───── Extracted material ─────
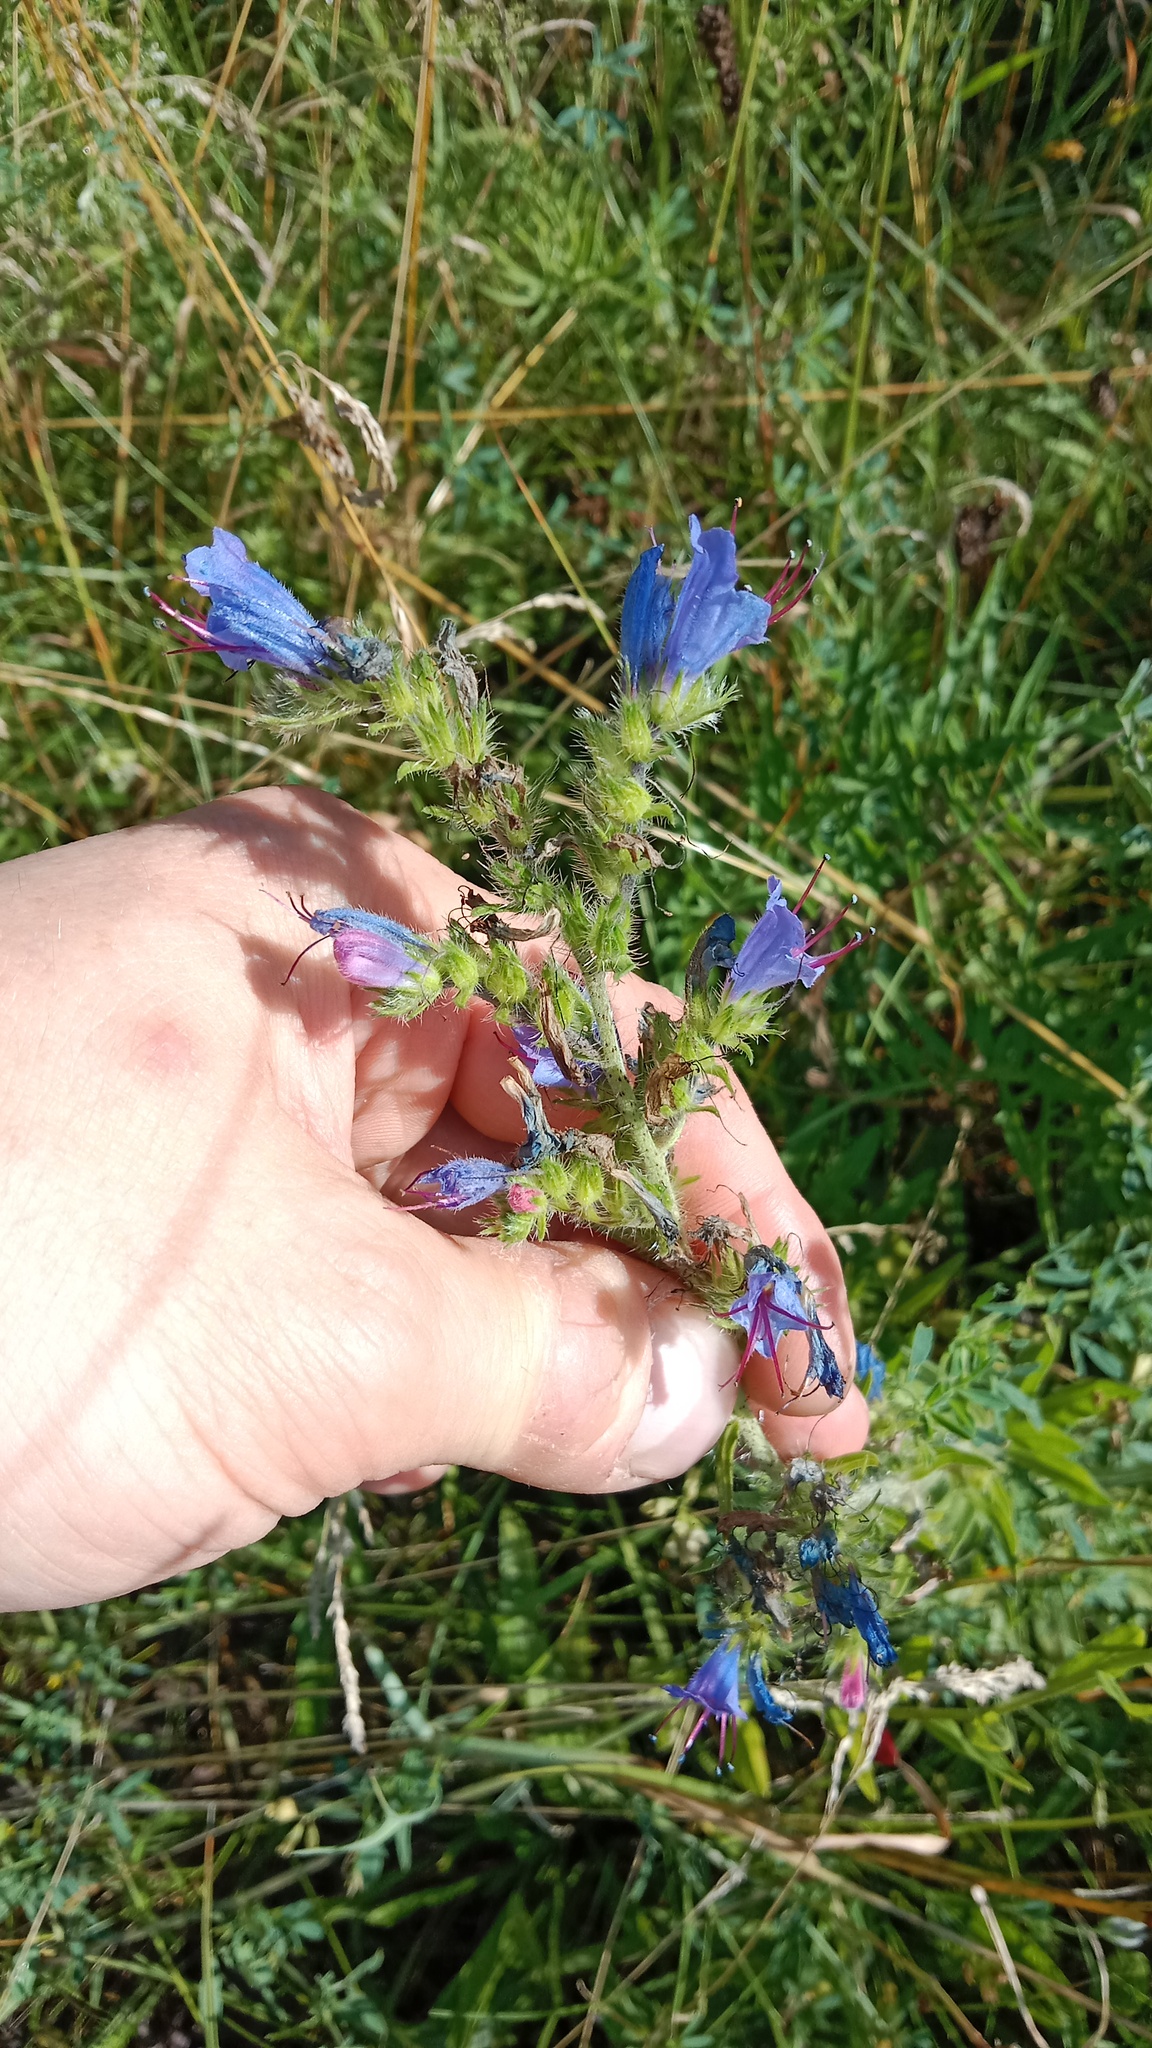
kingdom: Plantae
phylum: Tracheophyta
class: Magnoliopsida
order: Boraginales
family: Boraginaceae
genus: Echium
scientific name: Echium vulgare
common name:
─────
The task: Edit the lines of the material so that every "common name" becomes "vernacular name", with everything else unchanged. Leave the pictures out of your answer.

Finished exercise:
kingdom: Plantae
phylum: Tracheophyta
class: Magnoliopsida
order: Boraginales
family: Boraginaceae
genus: Echium
scientific name: Echium vulgare
vernacular name:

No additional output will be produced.